Come mai la Lazio ha tutti questi problemi in trasferta? Sottovalutazione, personalità, difficoltà...

"Chi sottovaluta il nostro girone di Europa League è folle. Ho visto i gironi della Champions, alcuni non sono difficili come il nostro. Non è solo in Europa il problema, c'è anche in campionato, a me non è mai successo in passato con le mie squadre, è un aspetto che dobbiamo mettere a posto a tutti i costi. Le porte sono uguali, i campi di dimensioni uguali, i terreni in trasferta per noi non possono peggiorare. Non capisco veramente il motivo". 

Il Napoli gioca oggi e la Lazio domani...

"Un giorno di differenza su 3 è il 33%, è tanta roba. Il calendario è questo, il regolamento dice che rimane al giovedì quella con il ranking più alto ed è la Lokomotiv rispetto allo Spartak. Uno dei motivi che prima mi hanno fatto dire che sia difficile domani". 

Gioca Leiva? Come sta?

"Non te lo dico, non per mancanza di rispetto ai giornalisti, ma per i giocatori che devono saperlo da me per primi. Leiva sta meglio, ha un piccolo scadimento di forma normalissimo, rispetto a 20 giorni fa lo sto vedendo meglio, anche lui mi ha detto che si sente più fresco".
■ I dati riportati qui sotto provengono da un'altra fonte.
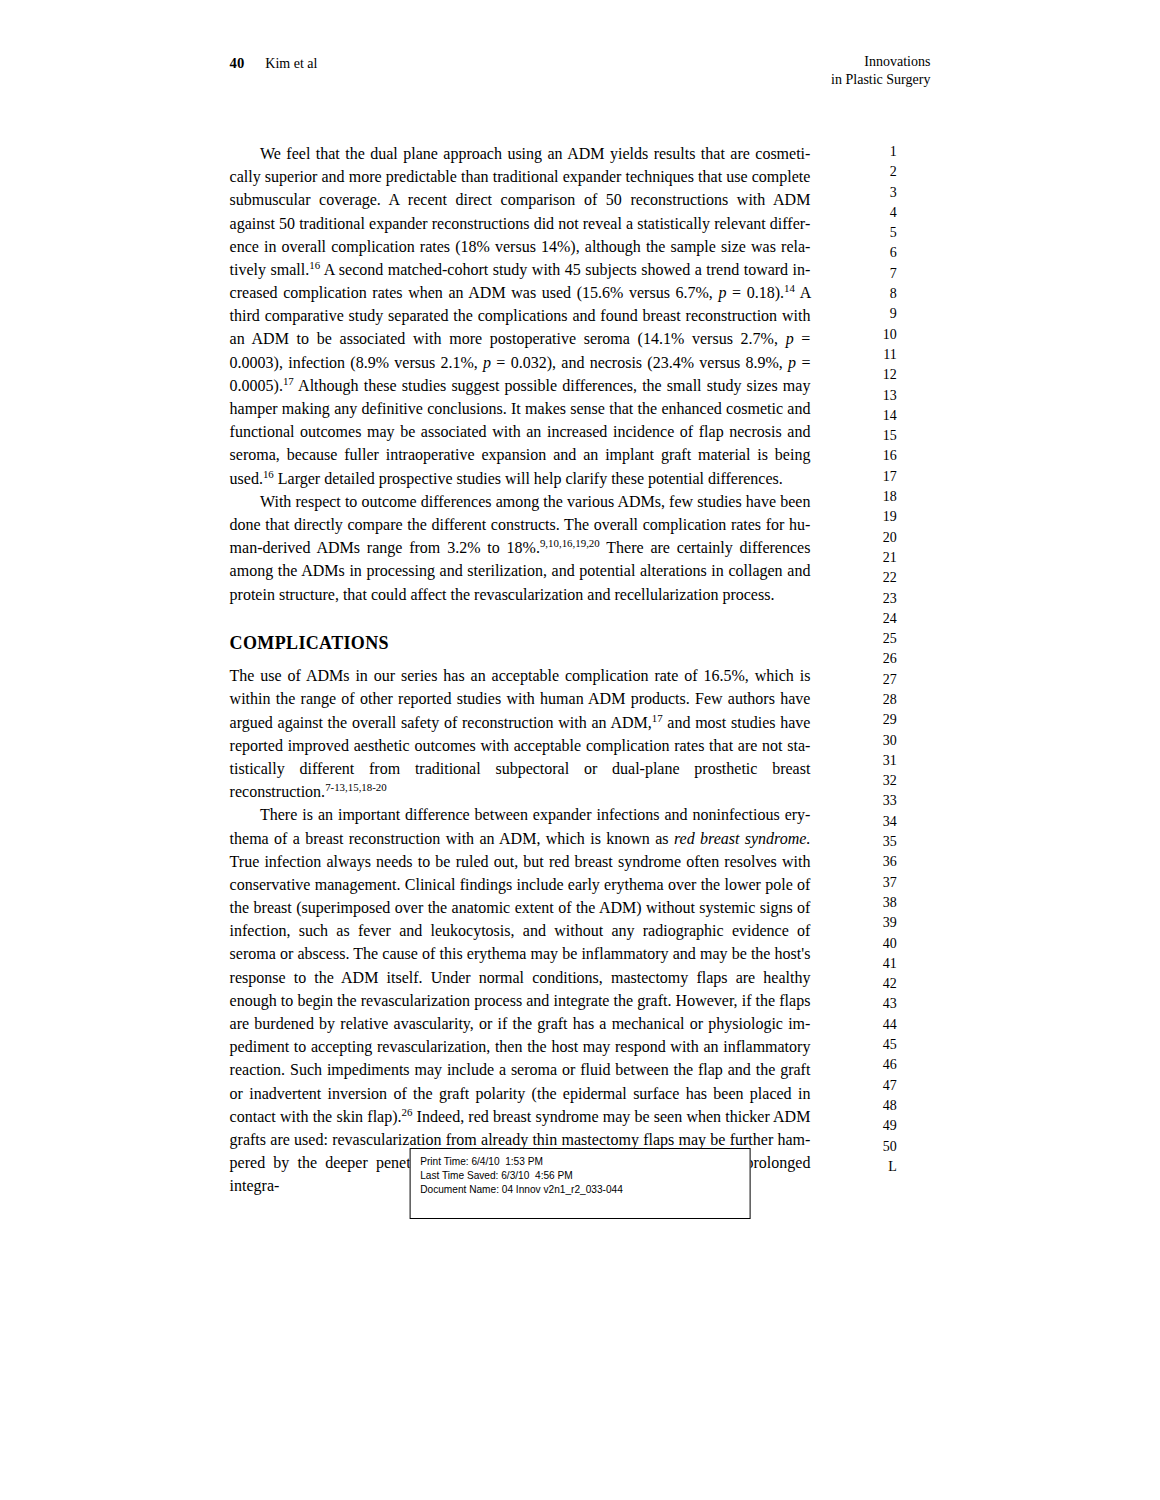40 Kim et al
Innovations
in Plastic Surgery
We feel that the dual plane approach using an ADM yields results that are cosmetically superior and more predictable than traditional expander techniques that use complete submuscular coverage. A recent direct comparison of 50 reconstructions with ADM against 50 traditional expander reconstructions did not reveal a statistically relevant difference in overall complication rates (18% versus 14%), although the sample size was relatively small.16 A second matched-cohort study with 45 subjects showed a trend toward increased complication rates when an ADM was used (15.6% versus 6.7%, p = 0.18).14 A third comparative study separated the complications and found breast reconstruction with an ADM to be associated with more postoperative seroma (14.1% versus 2.7%, p = 0.0003), infection (8.9% versus 2.1%, p = 0.032), and necrosis (23.4% versus 8.9%, p = 0.0005).17 Although these studies suggest possible differences, the small study sizes may hamper making any definitive conclusions. It makes sense that the enhanced cosmetic and functional outcomes may be associated with an increased incidence of flap necrosis and seroma, because fuller intraoperative expansion and an implant graft material is being used.16 Larger detailed prospective studies will help clarify these potential differences.
With respect to outcome differences among the various ADMs, few studies have been done that directly compare the different constructs. The overall complication rates for human-derived ADMs range from 3.2% to 18%.9,10,16,19,20 There are certainly differences among the ADMs in processing and sterilization, and potential alterations in collagen and protein structure, that could affect the revascularization and recellularization process.
COMPLICATIONS
The use of ADMs in our series has an acceptable complication rate of 16.5%, which is within the range of other reported studies with human ADM products. Few authors have argued against the overall safety of reconstruction with an ADM,17 and most studies have reported improved aesthetic outcomes with acceptable complication rates that are not statistically different from traditional subpectoral or dual-plane prosthetic breast reconstruction.7-13,15,18-20
There is an important difference between expander infections and noninfectious erythema of a breast reconstruction with an ADM, which is known as red breast syndrome. True infection always needs to be ruled out, but red breast syndrome often resolves with conservative management. Clinical findings include early erythema over the lower pole of the breast (superimposed over the anatomic extent of the ADM) without systemic signs of infection, such as fever and leukocytosis, and without any radiographic evidence of seroma or abscess. The cause of this erythema may be inflammatory and may be the host's response to the ADM itself. Under normal conditions, mastectomy flaps are healthy enough to begin the revascularization process and integrate the graft. However, if the flaps are burdened by relative avascularity, or if the graft has a mechanical or physiologic impediment to accepting revascularization, then the host may respond with an inflammatory reaction. Such impediments may include a seroma or fluid between the flap and the graft or inadvertent inversion of the graft polarity (the epidermal surface has been placed in contact with the skin flap).26 Indeed, red breast syndrome may be seen when thicker ADM grafts are used: revascularization from already thin mastectomy flaps may be further hampered by the deeper penetration required for these thicker grafts, and the prolonged integra-
1
2
3
4
5
6
7
8
9
10
11
12
13
14
15
16
17
18
19
20
21
22
23
24
25
26
27
28
29
30
31
32
33
34
35
36
37
38
39
40
41
42
43
44
45
46
47
48
49
50
L
Print Time: 6/4/10 1:53 PM
Last Time Saved: 6/3/10 4:56 PM
Document Name: 04 Innov v2n1_r2_033-044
Il tecnico biancoceleste ha analizzato la sfida anche ai microfoni di Sky Sport: "La Lokomotiv in questo momento è una squadra diversa a quella dell'andata. Hanno cambiato allenatore e hanno fatto una serie di ottime prestazioni e risultati. Hanno perso domenica ma ho visto che la formazione non è quella abituale. Ci aspetta una partita difficile. Non so che condizioni climatiche ci siano lì in questo momento. Ho giocato lì due anni fa e mi ricordo che c'era un buon terreno. Speriamo che le condizioni climatiche permettano di giocare su un buon terreno. In questo periodo in Russia bisogna aspettarsi di tutto e bisogna portare a casa i punti. Juventus? Abbiamo fatto benissimo i primi 20 minuti con la squadra alta e una buona circolazione. Chiaramente l'episodio del rigore ci ha creato un po' di contraccolpo. C'è tanto da salvare è molto da mettere a posto. Non si può prendere un rigore da una rimessa naturale in cui non eravamo messi in modo ideale. Anche sul rigore eravamo messi così male e mancavano ancora dieci minuti più tutto il recupero da giocare. Lo si può fare al 93' ma non quando manca ancora così tanto alla fine. È una partita in cui la squadra ha continuato a dare segnali positivi. Dmitri Barinov".